Stored records
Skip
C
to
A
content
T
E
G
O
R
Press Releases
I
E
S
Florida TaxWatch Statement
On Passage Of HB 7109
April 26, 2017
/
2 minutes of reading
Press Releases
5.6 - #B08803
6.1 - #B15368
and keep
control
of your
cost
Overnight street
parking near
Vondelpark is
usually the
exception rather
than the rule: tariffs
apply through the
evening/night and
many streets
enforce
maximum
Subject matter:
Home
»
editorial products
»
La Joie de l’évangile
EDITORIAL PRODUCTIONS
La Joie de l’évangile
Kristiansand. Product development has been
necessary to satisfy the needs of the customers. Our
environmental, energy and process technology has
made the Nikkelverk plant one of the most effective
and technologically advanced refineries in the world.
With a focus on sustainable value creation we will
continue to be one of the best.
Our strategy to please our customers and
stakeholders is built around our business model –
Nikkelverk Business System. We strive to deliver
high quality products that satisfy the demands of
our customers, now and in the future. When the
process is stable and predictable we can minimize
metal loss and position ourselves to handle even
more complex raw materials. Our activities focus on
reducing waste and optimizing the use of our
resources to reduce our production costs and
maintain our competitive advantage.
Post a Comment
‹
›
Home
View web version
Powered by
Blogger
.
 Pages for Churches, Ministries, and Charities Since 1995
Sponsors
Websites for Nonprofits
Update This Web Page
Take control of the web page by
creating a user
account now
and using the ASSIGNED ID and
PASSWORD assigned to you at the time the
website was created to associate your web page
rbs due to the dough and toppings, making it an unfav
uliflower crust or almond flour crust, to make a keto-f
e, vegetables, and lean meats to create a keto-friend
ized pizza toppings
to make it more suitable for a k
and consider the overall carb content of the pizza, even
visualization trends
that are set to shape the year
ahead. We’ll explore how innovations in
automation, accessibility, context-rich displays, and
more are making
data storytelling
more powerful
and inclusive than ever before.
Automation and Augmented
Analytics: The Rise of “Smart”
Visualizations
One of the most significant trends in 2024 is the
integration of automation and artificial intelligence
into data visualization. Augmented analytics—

**BRIEF**
Could you copy the entries starting at the beginning and ending at the line that contains "Our strategy to please our customers and", substituting "clients" for "customers" and leaving everything else unchanged?

**TASK SOLUTION**
Skip
C
to
A
content
T
E
G
O
R
Press Releases
I
E
S
Florida TaxWatch Statement
On Passage Of HB 7109
April 26, 2017
/
2 minutes of reading
Press Releases
5.6 - #B08803
6.1 - #B15368
and keep
control
of your
cost
Overnight street
parking near
Vondelpark is
usually the
exception rather
than the rule: tariffs
apply through the
evening/night and
many streets
enforce
maximum
Subject matter:
Home
»
editorial products
»
La Joie de l’évangile
EDITORIAL PRODUCTIONS
La Joie de l’évangile
Kristiansand. Product development has been
necessary to satisfy the needs of the clients. Our
environmental, energy and process technology has
made the Nikkelverk plant one of the most effective
and technologically advanced refineries in the world.
With a focus on sustainable value creation we will
continue to be one of the best.
Our strategy to please our clients and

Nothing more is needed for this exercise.